Exercise requirements:
Copy out again, unchanged, the listing below from the line that has "Pedalaman Riau" through the line that has "06/21/2012 21:52:46".

::::::::

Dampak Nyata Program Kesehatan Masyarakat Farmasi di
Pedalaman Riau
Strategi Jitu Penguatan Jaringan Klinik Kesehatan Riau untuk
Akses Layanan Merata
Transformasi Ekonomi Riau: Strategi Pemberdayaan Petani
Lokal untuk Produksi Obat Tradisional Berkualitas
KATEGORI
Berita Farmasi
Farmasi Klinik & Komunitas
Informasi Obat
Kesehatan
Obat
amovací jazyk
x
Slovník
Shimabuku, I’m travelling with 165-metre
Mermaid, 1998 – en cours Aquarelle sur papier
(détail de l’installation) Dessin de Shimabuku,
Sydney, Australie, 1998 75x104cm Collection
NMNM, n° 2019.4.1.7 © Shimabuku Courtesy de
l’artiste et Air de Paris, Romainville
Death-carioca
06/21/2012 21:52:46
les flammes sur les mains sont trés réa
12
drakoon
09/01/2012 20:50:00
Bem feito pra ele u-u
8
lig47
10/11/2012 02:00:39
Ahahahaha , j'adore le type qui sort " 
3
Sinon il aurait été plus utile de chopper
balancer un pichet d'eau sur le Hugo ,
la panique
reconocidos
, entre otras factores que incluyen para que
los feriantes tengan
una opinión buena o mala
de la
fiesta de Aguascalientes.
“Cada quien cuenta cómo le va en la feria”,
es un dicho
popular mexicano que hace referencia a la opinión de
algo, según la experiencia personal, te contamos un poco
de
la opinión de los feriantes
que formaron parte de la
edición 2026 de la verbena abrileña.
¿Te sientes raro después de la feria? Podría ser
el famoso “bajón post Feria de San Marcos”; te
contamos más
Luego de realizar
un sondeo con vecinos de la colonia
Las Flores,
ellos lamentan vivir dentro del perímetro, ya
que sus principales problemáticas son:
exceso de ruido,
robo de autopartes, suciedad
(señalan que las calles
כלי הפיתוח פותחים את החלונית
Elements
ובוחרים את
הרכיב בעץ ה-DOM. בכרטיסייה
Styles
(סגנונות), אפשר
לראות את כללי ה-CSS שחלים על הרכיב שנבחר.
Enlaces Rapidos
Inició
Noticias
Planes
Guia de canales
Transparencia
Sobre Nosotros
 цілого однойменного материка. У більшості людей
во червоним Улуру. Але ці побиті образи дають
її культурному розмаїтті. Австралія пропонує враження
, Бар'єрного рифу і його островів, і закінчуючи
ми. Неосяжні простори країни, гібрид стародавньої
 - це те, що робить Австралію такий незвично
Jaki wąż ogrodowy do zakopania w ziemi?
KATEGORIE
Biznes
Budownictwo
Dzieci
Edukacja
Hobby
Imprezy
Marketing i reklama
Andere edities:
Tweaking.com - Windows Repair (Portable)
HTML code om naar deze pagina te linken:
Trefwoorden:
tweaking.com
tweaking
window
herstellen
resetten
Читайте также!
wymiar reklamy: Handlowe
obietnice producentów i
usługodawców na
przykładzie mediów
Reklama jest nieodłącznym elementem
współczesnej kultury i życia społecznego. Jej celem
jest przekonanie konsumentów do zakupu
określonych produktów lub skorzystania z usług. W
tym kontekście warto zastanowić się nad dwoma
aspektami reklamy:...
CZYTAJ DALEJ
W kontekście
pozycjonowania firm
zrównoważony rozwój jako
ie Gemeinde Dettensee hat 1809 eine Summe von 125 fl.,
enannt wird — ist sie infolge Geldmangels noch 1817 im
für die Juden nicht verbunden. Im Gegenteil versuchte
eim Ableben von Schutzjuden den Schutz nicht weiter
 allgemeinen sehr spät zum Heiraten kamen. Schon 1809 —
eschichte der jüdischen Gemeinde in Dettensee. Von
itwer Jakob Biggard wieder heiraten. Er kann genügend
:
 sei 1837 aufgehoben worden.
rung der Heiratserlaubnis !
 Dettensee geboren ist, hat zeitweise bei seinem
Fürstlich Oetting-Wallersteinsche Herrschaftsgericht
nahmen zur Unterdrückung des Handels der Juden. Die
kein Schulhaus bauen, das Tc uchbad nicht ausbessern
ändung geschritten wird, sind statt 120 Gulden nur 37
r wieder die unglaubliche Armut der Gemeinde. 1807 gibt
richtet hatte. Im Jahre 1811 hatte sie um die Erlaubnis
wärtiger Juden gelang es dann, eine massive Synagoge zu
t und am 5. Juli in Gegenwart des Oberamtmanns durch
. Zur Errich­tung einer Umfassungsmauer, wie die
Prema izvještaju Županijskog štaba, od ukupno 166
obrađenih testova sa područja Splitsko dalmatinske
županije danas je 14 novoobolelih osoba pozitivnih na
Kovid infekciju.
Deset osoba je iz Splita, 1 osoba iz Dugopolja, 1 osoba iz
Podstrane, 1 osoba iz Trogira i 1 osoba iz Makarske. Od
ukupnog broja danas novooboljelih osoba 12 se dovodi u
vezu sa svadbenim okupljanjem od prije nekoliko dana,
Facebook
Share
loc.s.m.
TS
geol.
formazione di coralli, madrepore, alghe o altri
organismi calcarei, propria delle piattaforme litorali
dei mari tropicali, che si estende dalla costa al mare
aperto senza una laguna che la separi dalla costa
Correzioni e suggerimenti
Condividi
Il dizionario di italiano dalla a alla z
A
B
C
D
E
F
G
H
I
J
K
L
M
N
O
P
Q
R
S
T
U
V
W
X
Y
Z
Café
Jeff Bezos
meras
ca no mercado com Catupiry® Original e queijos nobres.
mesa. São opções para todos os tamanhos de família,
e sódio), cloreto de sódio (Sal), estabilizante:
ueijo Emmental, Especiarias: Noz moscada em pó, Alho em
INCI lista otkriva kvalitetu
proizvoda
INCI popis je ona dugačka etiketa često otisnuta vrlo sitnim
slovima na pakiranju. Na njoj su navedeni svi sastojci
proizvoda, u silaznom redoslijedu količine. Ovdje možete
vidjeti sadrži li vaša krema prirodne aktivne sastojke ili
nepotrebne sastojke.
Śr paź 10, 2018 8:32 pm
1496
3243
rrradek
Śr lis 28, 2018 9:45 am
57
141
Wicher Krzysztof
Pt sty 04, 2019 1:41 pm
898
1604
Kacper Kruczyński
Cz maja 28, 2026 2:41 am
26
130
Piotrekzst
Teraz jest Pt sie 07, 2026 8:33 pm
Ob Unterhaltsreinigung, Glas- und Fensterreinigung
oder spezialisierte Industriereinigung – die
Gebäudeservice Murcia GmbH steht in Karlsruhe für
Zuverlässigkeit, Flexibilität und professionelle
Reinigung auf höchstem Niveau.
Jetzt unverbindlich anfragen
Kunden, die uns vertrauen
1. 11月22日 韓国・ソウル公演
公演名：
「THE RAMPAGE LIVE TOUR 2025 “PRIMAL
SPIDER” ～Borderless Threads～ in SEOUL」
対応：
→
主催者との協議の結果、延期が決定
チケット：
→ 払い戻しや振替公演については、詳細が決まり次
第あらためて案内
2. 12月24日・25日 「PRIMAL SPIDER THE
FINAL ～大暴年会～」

::::::::

Answer for the task:
Pedalaman Riau
Strategi Jitu Penguatan Jaringan Klinik Kesehatan Riau untuk
Akses Layanan Merata
Transformasi Ekonomi Riau: Strategi Pemberdayaan Petani
Lokal untuk Produksi Obat Tradisional Berkualitas
KATEGORI
Berita Farmasi
Farmasi Klinik & Komunitas
Informasi Obat
Kesehatan
Obat
amovací jazyk
x
Slovník
Shimabuku, I’m travelling with 165-metre
Mermaid, 1998 – en cours Aquarelle sur papier
(détail de l’installation) Dessin de Shimabuku,
Sydney, Australie, 1998 75x104cm Collection
NMNM, n° 2019.4.1.7 © Shimabuku Courtesy de
l’artiste et Air de Paris, Romainville
Death-carioca
06/21/2012 21:52:46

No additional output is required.